Set down the passage from the blog post on crayons and creativity word for word, starting at "Einstein said that" and ending at "of great imagination.".

READING PASSAGE »
━━━━━━━━
Tuesday, October 11, 2011

Black, White, and a Shade of Green

The trusted and tried principle for excellent blogging is to issue a new post at regular intervals. This instills a level of expectancy and consistency for any followers. I had decided that Sunday would be my regular interval but I just couldn't resist spilling some more thoughts before then. (One solitary post on the blog looks for a bleak and dismally pathetic site...)

For this particular post, I need you to do something with me. First, close your eyes. Now open them because you can't keep reading with them shut. Now imagine yourself many years ago when you were 5-6 years old. You're just starting your educational adventure and discovering new things every day. The world is opening up its wonders to you. 

A blank sheet of paper is placed before you and soon a large yellow box with many wonderful objects appears. It's a 64 count box of crayons! There are so many vivid and subtle colors packed in between thse thin pieces of cardboard that you barely know where to begin. Suddenly creativity takes a hold of you and your hands grab colors at will, almost of their own accord, and now a masterpiece is taking shape; unfolding right in front of you.

Of course masterpiece is a subjective term, but the fact of the matter is that your brain was exploding with new ideas. Neurons were firing and creating new synapses to handle the creative potential being unleashed. You felt alive. You felt in control. You felt the limits of this world melt away much like they had melted the wax to form those crayons. 

That feeling and opportunity to create is perhaps the most important aspect of learning. Here's the sad part: At some point, either high school, middle school, or even somewhere before then, someone from somewhere else decided it would be more advantageous for your curricular development to make you trade in your box of crayons for blue or black in only. Now you have no blank pieces of paper. Only papers with words and blank spaces. Only a single isolated term (or letter...) belongs in that blank. Nothing else will do. Anything else is failure. 

Now comes feelings of enclosure. Gone is the creative element. It has been replaced by objectivity and despair. 

Why?

Why do we do this to ourselves? Is education so immensely important that creativity must take a side seat to objective fact? What do we gain by diminishing the value of imagination and creativity in the educational arena? I venture boldly to say that we gain nothing. I venture to say that we lose the essence of knowledge itself. 

Einstein said that "Imagination is more important than knowledge." Everything that we know today has been brought to the light of human intelligence by some great discovery. People who weren't bound by convention or by the "facts" as they were. They dreamed. They imagined something greater than what was possible at the moment. Very few of the world's great innovations happened by accident (save chocolate chip cookies and french dip sandwiches... :D ) but were the product of great imagination. 

I know that this won't revolutionize the educational system in place. I know that these words are simply black and white constructs of a frustrated individual who sees imagination dying in the streets like a stabbed hobo. There may be little that I can actually do... But I imagine a world that allows for the colors of life to inspire once again. I imagine schools and institutions more concerned with unlocking the creative potential in each student than with their status quo and schedules. I imagine a world where everyone has the opportunity to create from their endless box of crayons.
━━━━━━━━
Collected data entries
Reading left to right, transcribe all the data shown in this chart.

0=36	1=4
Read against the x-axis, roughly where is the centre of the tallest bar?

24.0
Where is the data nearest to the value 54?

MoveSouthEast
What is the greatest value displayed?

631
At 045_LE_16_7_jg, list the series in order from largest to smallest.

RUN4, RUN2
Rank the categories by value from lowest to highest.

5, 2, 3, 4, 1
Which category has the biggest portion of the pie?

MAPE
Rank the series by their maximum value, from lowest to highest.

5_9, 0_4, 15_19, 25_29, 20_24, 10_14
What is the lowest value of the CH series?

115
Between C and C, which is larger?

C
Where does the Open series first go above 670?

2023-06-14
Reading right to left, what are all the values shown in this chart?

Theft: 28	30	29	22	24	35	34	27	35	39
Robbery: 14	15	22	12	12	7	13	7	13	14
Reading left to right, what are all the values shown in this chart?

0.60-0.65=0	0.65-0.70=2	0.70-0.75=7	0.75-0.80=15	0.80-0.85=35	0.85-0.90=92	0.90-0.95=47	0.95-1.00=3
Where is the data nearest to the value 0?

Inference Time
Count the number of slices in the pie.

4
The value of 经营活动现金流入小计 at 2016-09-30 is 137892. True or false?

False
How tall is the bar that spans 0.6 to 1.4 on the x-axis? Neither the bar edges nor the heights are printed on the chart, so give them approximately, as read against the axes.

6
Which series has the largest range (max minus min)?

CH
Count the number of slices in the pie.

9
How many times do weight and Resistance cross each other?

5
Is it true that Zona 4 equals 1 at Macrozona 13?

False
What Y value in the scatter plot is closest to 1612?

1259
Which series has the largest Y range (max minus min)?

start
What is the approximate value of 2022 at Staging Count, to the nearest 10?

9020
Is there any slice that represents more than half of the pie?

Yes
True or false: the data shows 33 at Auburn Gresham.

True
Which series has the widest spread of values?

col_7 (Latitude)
━━━━━━━━
SOLUTION FOR THIS PROBLEM »
Einstein said that "Imagination is more important than knowledge." Everything that we know today has been brought to the light of human intelligence by some great discovery. People who weren't bound by convention or by the "facts" as they were. They dreamed. They imagined something greater than what was possible at the moment. Very few of the world's great innovations happened by accident (save chocolate chip cookies and french dip sandwiches... :D ) but were the product of great imagination.